■ **What to do**
In the comment thread below, what does Andrew Shimmin say he dabbles in besides being a holistic healer?

■ **Text passage**
....

A good guide, to my mind, is a golden rule derivative. If you'd begrudge someone else's caring about baseball as much as you do, then you should stop caring so much. This is good for two reasons; it's mostly fair, and maybe useful; also, were they to adopt it, it would keep the niggardly and self-righteous from ever being happy.

2007-02-01 16:45:30
12.   Jacob L
7 Oscar night is my birthday. How did you know?
2007-02-01 16:56:59
13.   Andrew Shimmin
12- In addition to being an holistic healer, I dabble in soothsaying. That little taste is on the house, but feel free to send me large sums of money for a private reading, in which all will be revealed.
2007-02-01 17:26:03
14.   LAT
Andrew, you are a funny guy-especially in post 12. As for post 11: A good guide, to my mind, is a golden rule derivative. If you'd begrudge someone else's caring about baseball as much as you do, then you should stop caring so much.

This is similiar to what I tell my children (11 and 12 yrs old). I tell them that if they are questioning their own behavior they should take a deep breath and then view their conduct as a movie where they are sitting in the audience. Would they like what they see on the screen. If so, continue. If not change it.

2007-02-01 17:46:03
15.   Jon Weisman
I give that tantrum two thumbs down!

....

■ **Collected material**
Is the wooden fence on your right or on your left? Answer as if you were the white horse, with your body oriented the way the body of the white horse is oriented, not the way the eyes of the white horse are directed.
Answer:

....

■ **Result for this exercise**
Soothsaying.